OBJECTIVE: Copy out every record below, changing "land cover" to "ground cover" wherever it appears and keeping all other text the same.

RAW DATA:
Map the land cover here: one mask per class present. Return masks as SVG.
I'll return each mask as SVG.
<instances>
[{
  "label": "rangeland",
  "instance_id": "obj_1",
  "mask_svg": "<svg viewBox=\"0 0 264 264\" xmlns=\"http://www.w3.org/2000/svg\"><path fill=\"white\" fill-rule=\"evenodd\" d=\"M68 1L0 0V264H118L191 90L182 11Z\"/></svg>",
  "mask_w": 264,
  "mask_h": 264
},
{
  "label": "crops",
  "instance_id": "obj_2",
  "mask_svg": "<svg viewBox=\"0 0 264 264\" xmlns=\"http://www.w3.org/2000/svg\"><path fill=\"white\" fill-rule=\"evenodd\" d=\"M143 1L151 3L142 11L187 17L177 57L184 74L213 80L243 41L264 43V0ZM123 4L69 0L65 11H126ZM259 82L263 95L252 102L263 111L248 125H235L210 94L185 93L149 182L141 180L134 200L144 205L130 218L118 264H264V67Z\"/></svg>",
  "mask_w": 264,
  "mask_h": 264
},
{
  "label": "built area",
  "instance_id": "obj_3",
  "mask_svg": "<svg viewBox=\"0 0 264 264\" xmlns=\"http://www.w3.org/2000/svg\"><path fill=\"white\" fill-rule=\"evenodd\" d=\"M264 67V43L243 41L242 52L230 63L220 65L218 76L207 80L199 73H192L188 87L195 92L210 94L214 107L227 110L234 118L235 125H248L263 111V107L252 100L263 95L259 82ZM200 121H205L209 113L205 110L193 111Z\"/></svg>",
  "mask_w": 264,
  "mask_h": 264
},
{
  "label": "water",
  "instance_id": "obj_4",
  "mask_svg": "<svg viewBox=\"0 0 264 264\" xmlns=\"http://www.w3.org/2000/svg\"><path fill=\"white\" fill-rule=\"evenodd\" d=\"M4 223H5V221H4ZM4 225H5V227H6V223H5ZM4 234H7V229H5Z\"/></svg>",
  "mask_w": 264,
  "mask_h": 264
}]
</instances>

SOLUTION:
Map the ground cover here: one mask per class present. Return masks as SVG.
I'll return each mask as SVG.
<instances>
[{
  "label": "rangeland",
  "instance_id": "obj_1",
  "mask_svg": "<svg viewBox=\"0 0 264 264\" xmlns=\"http://www.w3.org/2000/svg\"><path fill=\"white\" fill-rule=\"evenodd\" d=\"M68 1L0 0V264H118L191 90L182 11Z\"/></svg>",
  "mask_w": 264,
  "mask_h": 264
},
{
  "label": "crops",
  "instance_id": "obj_2",
  "mask_svg": "<svg viewBox=\"0 0 264 264\" xmlns=\"http://www.w3.org/2000/svg\"><path fill=\"white\" fill-rule=\"evenodd\" d=\"M143 1L151 3L142 11L187 17L177 57L184 74L213 80L243 41L264 43V0ZM123 4L69 0L65 11H126ZM259 82L263 95L252 102L263 111L248 125H235L210 94L185 93L149 182L141 180L134 200L144 205L130 218L118 264H264V67Z\"/></svg>",
  "mask_w": 264,
  "mask_h": 264
},
{
  "label": "built area",
  "instance_id": "obj_3",
  "mask_svg": "<svg viewBox=\"0 0 264 264\" xmlns=\"http://www.w3.org/2000/svg\"><path fill=\"white\" fill-rule=\"evenodd\" d=\"M264 67V43L243 41L242 52L230 63L220 65L218 76L207 80L199 73H192L188 87L195 92L210 94L214 107L227 110L234 118L235 125H248L263 111V107L252 100L263 95L259 82ZM200 121H205L209 113L205 110L193 111Z\"/></svg>",
  "mask_w": 264,
  "mask_h": 264
},
{
  "label": "water",
  "instance_id": "obj_4",
  "mask_svg": "<svg viewBox=\"0 0 264 264\" xmlns=\"http://www.w3.org/2000/svg\"><path fill=\"white\" fill-rule=\"evenodd\" d=\"M4 223H5V221H4ZM4 225H5V227H6V223H5ZM4 234H7V229H5Z\"/></svg>",
  "mask_w": 264,
  "mask_h": 264
}]
</instances>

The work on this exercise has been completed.